You can also configure how VEP writes its output using the --fields flag.
You'll also see that we have multiple results for the same gene, ENSG00000093072. Let's say we're only interested in what is considered the canonical transcript for this gene (--canonical), and that we want to know what the commonly used gene symbol from HGNC is for this gene (--symbol).
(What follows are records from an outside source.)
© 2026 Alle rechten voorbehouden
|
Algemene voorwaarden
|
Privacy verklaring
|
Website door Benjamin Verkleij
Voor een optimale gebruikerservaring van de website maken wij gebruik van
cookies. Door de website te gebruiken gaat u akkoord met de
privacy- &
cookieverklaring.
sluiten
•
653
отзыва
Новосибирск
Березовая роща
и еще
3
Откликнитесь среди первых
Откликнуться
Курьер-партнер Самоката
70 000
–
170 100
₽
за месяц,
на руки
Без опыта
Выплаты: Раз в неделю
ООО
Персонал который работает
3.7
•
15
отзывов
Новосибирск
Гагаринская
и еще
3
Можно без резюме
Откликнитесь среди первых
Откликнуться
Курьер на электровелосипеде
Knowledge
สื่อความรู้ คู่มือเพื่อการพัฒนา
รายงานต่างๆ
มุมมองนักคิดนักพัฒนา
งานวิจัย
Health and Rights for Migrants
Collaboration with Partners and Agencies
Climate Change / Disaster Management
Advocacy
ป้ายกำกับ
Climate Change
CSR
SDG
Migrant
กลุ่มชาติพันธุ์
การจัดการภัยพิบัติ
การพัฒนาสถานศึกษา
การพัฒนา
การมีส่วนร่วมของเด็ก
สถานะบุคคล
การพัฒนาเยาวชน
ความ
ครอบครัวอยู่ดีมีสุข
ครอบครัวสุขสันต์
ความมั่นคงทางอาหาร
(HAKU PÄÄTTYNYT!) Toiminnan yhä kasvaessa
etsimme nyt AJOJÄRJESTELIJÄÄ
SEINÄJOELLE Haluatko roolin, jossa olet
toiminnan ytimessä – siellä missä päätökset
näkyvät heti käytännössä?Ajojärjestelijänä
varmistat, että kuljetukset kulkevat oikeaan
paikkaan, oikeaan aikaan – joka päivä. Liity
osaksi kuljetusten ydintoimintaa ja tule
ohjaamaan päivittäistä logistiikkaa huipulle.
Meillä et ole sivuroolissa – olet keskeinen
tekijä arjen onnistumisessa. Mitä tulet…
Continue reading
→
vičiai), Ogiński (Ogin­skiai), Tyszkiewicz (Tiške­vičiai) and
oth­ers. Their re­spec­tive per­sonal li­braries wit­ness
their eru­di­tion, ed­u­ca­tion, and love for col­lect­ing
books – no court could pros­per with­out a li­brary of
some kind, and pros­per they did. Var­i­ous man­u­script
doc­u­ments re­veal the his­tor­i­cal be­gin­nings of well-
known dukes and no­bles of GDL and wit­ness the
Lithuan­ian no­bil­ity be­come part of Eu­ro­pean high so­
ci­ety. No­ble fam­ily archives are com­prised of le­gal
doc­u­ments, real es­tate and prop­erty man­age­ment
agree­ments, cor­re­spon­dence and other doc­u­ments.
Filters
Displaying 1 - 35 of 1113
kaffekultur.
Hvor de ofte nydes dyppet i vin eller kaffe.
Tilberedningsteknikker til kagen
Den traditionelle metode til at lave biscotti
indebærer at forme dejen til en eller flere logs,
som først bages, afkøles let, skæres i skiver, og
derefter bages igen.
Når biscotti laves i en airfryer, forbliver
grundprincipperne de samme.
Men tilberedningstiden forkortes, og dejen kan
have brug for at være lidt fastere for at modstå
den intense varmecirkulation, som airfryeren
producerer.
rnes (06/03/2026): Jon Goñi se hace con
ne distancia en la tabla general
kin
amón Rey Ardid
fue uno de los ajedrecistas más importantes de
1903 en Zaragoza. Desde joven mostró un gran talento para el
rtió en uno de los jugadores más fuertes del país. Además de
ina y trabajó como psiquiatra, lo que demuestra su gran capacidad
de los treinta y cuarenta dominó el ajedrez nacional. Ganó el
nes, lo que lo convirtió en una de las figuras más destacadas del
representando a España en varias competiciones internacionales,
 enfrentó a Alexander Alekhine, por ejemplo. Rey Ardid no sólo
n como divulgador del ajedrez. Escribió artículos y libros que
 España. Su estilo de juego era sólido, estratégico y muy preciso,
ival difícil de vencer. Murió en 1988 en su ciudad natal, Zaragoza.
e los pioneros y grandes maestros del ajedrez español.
We can also use a UNIX pipe to pass the output from VEP directly into the filtering tool:
./vep -i examples/homo_sapiens_GRCh38.vcf --cache --force_overwrite --sift b --canonical --symbol --tab --fields Uploaded_variation,SYMBOL,CANONICAL,SIFT -o STDOUT | \ ./filter_vep --filter "CANONICAL is YES and SIFT is deleterious" ... #Uploaded_variation SYMBOL CANONICAL SIFT rs2231495 CECR1 YES deleterious(0.05) rs115736959 ARVCF YES deleterious(0.01) rs116398106 ARVCF YES deleterious(0) rs116782322 ARVCF YES deleterious(0) ... ... ... ... rs115264708 PHF21B YES deleterious(0.03)
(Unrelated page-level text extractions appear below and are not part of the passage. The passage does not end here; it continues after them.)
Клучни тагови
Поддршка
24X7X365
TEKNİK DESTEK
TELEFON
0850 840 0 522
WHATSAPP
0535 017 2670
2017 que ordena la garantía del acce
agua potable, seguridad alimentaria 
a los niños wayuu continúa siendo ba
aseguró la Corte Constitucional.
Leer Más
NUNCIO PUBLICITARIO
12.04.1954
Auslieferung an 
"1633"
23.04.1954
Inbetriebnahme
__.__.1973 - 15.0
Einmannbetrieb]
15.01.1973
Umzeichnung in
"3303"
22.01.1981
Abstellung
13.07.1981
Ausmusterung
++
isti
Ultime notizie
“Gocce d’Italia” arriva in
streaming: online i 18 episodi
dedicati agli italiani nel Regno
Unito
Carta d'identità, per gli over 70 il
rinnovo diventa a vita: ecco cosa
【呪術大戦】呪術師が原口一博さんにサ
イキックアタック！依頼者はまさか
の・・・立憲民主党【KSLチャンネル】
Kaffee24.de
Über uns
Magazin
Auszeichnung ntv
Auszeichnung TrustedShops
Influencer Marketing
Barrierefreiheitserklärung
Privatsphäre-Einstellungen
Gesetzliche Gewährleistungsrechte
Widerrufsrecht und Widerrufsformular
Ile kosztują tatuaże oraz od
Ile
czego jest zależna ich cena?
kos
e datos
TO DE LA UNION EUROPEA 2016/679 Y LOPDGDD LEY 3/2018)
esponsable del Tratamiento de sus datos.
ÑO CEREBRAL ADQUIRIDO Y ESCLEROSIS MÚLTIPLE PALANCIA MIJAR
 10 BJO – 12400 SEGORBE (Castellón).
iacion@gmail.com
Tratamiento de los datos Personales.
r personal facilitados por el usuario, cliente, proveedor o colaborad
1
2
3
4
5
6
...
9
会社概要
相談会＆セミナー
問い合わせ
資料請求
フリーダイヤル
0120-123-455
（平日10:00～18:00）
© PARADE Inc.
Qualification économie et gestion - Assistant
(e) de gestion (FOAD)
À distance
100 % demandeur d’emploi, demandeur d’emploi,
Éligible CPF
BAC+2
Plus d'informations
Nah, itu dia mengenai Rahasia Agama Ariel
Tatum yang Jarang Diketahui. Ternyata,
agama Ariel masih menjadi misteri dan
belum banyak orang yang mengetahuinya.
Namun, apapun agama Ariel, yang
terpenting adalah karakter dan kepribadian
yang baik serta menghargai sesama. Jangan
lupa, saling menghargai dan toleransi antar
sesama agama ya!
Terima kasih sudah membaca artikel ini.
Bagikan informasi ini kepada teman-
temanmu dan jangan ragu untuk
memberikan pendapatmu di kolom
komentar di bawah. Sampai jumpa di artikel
So now we can see all of the variants that have a deleterious effect on canonical transcripts, and the symbol for their genes. Nice!
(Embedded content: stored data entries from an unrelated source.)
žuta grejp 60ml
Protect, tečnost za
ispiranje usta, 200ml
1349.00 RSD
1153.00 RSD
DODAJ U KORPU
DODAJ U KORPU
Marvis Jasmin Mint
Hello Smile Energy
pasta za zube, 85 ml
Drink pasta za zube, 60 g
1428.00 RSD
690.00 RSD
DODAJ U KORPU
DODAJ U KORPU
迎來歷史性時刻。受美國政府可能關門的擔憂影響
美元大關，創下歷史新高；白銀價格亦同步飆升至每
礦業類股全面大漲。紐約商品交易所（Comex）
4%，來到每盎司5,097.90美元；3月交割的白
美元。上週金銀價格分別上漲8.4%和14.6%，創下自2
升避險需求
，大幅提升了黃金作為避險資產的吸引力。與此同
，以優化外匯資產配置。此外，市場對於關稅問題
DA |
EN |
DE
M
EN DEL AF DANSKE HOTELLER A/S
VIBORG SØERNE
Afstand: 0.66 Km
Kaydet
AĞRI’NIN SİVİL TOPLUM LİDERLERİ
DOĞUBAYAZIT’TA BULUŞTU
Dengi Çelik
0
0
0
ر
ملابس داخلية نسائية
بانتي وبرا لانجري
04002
For species with an Ensembl database of variants, VEP can annotate your input with identifiers and frequency data from variants co-located with your input data. For human, VEP's cache contains frequency data from 1000 Genomes, NHLBI-ESP and ExAC. Since our input file is from 1000 Genomes, let's add frequency data using --af_1kg:
./vep -i examples/homo_sapiens_GRCh38.vcf --cache --force_overwrite --af_1kg -o STDOUT | grep -v "##" | head -n2 #Uploaded_variation Location Allele Gene Feature ... Existing_variation Extra rs7289170 22:17181903 G ENSG00000093072 ENST00000262607 ... rs7289170 IMPACT=LOW;STRAND=-1;AFR_AF=0.2390;AMR_AF=0.2003;EAS_AF=0.0456;EUR_AF=0.3211;SAS_AF=0.1401
We can see frequency data for the AFR, AMR, EAS, EUR and SAS continental population groupings; these represent the frequency of the alternate (ALT) allele from our input (G in the case of rs7289170). Note that the Existing_variation column is populated by the identifier of the variant found in the VEP cache (and that it corresponds to the identifier from our input in Uploaded_variation). To retrieve only this information and not the frequency data, we could have used --check_existing (--af_1kg silently switches on --check_existing).
Over to you!
This has been just a short introduction to the capabilities of VEP - have a look through some more of the options, see them all on the command line using --help, or try using the shortcut --everything which switches on almost all available output fields! Try out the different options in the filtering tool, and if you're feeling adventurous why not use some of your own data to annotate your variants or have a go with a plugin or two.